Skylake-X/SP have 2× 512-bit MUL, 2× 512-bit ADD and 2× 512-bit FMA. Except for uncertain details of the execution ports, this is ~2× max throughput.
Zen could do 2x 128-bit MUL and 2x 128-bit ADD, could be fused to 2x 128-bit FMA
www.anandtech.com/show/10591/amd-zen-microarchiture-part-2-extracting-instructionlevel-parallelism/4
The FP Unit uses four pipes rather than three on Excavator, and we are told that the latency in Zen is reduced as well for operations (though more information on this will come at a later date). We have two MUL and two ADD in the FP unit, capable of joining to form two 128-bit FMACs, but not one 256-bit AVX.

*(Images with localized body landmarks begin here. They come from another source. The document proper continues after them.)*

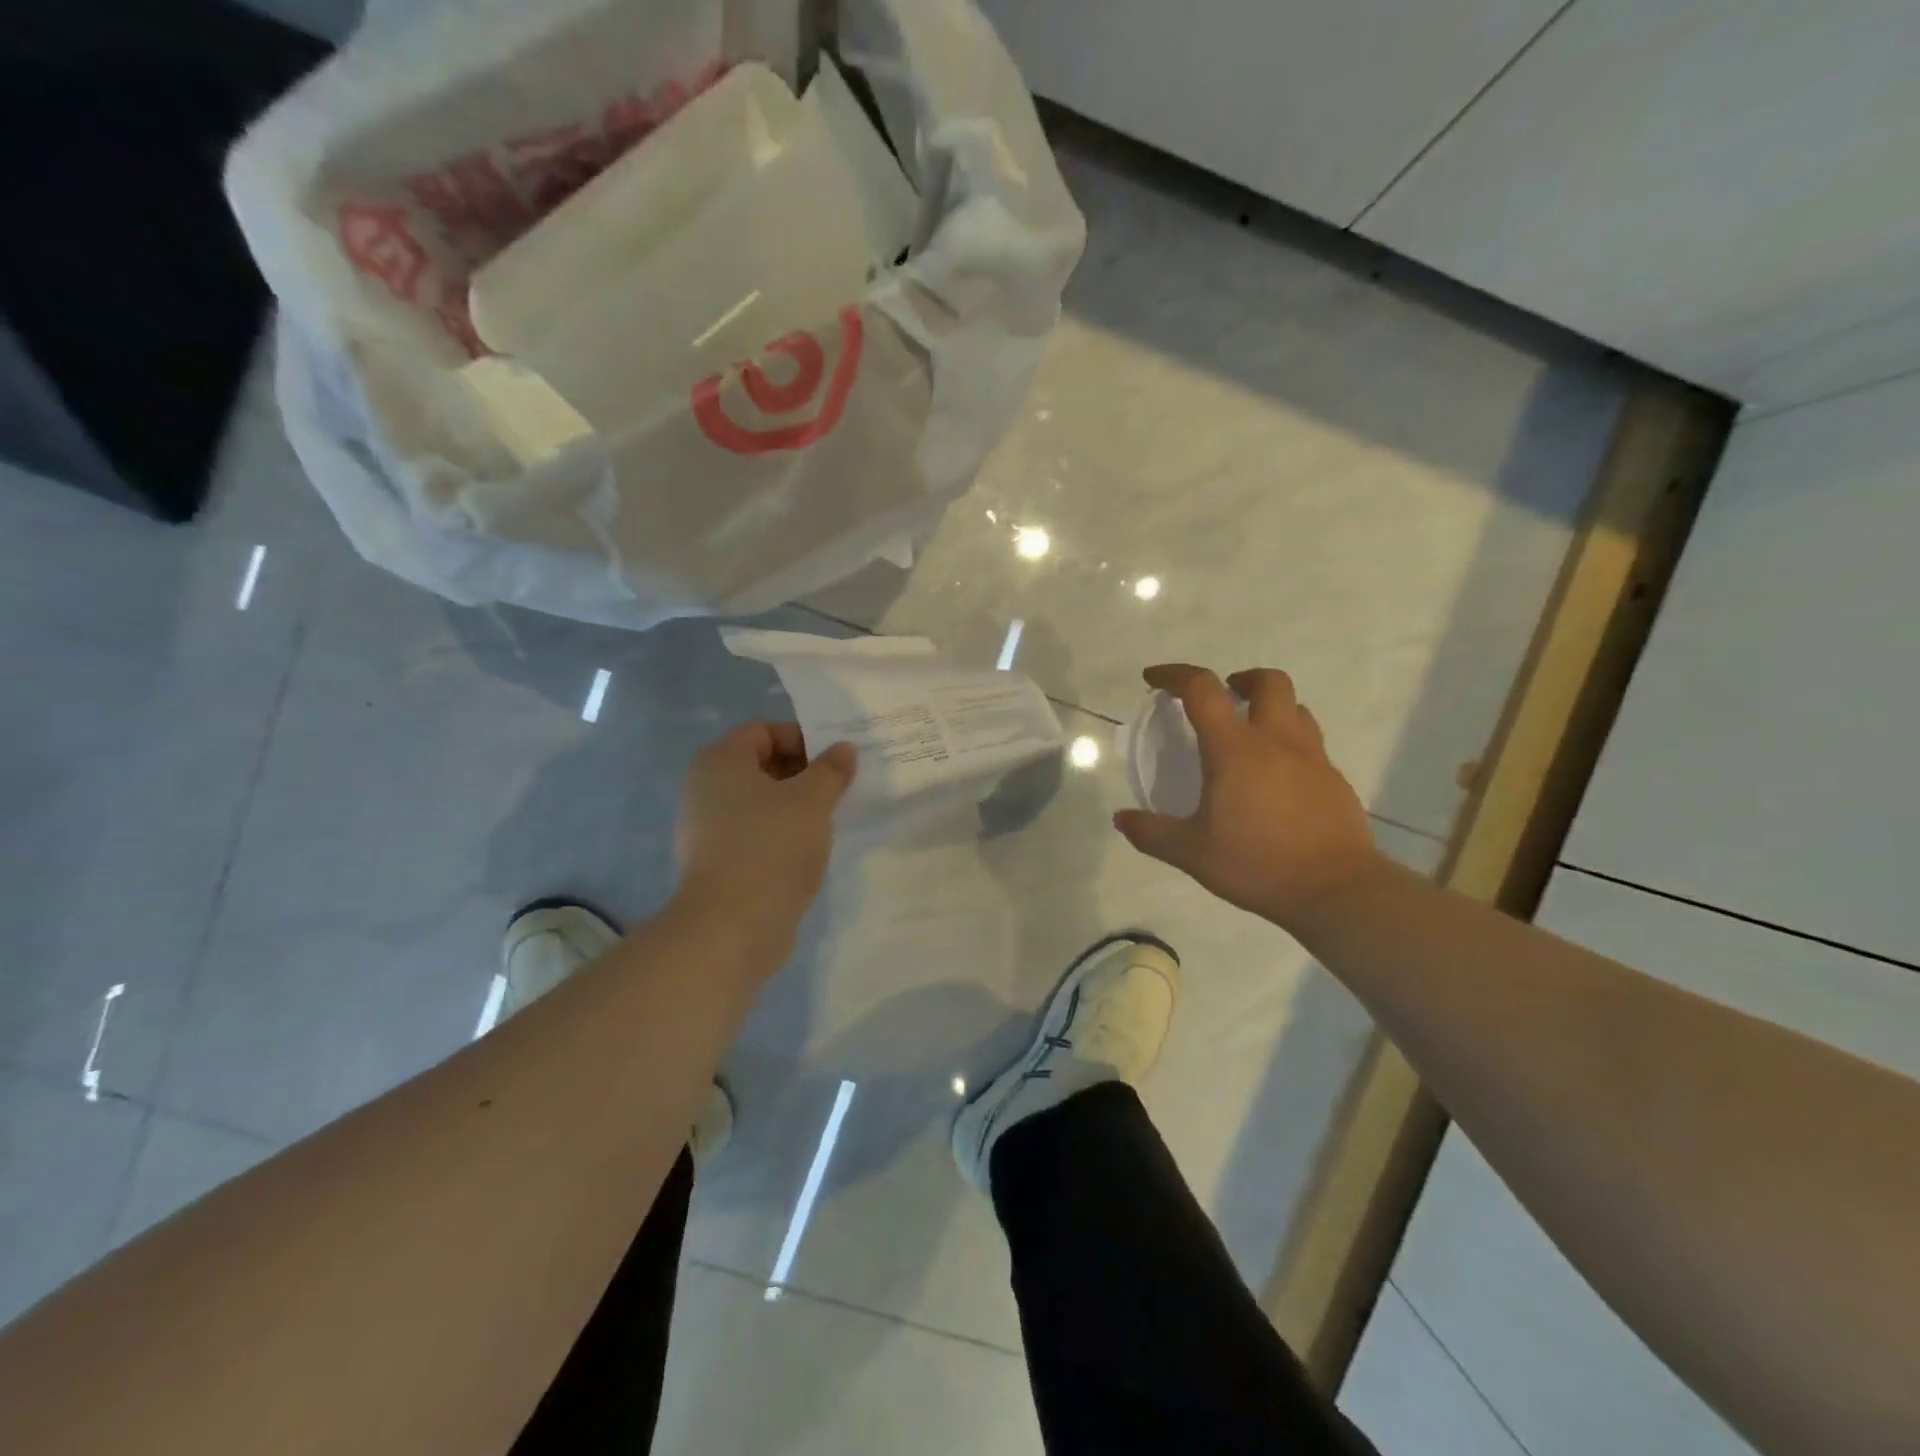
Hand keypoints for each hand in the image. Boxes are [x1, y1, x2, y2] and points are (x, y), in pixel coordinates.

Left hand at [675, 723, 855, 939]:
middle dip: (803, 773)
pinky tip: (807, 850)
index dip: (803, 739)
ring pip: (760, 802)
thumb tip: (843, 749)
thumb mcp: (813, 800)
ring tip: (828, 820)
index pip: (764, 730)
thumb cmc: (771, 846)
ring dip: (795, 806)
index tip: (835, 762)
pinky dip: (780, 834)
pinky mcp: (716, 861)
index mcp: (721, 760)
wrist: (732, 926)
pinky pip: (754, 833)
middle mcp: (705, 787)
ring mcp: (706, 827)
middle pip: (761, 765)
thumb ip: (831, 769)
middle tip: (839, 790)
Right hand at [1112, 665, 1383, 930]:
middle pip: (1268, 682)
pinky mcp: (1334, 781)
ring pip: (1296, 709)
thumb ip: (1152, 832)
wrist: (1335, 890)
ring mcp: (1313, 758)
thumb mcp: (1191, 853)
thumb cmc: (1257, 863)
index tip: (1154, 679)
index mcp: (1235, 748)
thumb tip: (1121, 819)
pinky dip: (1289, 746)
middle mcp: (1276, 741)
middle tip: (1223, 697)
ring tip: (1250, 735)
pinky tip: (1277, 780)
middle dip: (1241, 679)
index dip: (1175, 675)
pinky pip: (1310, 745)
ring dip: (1270, 708)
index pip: (1203, 689)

Doubling that would be 2x 256-bit FMA or 2x 256-bit ADD + 2x256-bit MUL
www.anandtech.com/show/11544/intel-skylake-ep-vs-amd-epyc-7000-cpu-battle-of-the-decade/4
On the defensive and not afraid to speak their mind about the competition, Intel likes to emphasize that AMD's Zen core has only two 128-bit FMACs, while Intel's Skylake-SP has two 256-bit FMACs and one 512-bit FMAC. The latter is only useable with AVX-512. On paper at least, it would look like AMD is at a massive disadvantage, as each 256-bit AVX 2.0 instruction can process twice as much data compared to AMD's 128-bit units. Once you use AVX-512 bit, Intel can potentially offer 32 Double Precision floating operations, or 4 times AMD's peak.
For Skylake SP. It has 2x512-bit FMA (Port 0+1 and Port 5) or 2x512-bit ADD / MUL.
For server with less dependent threads such as Virtual Machines, AMD servers will shine versus Intel servers.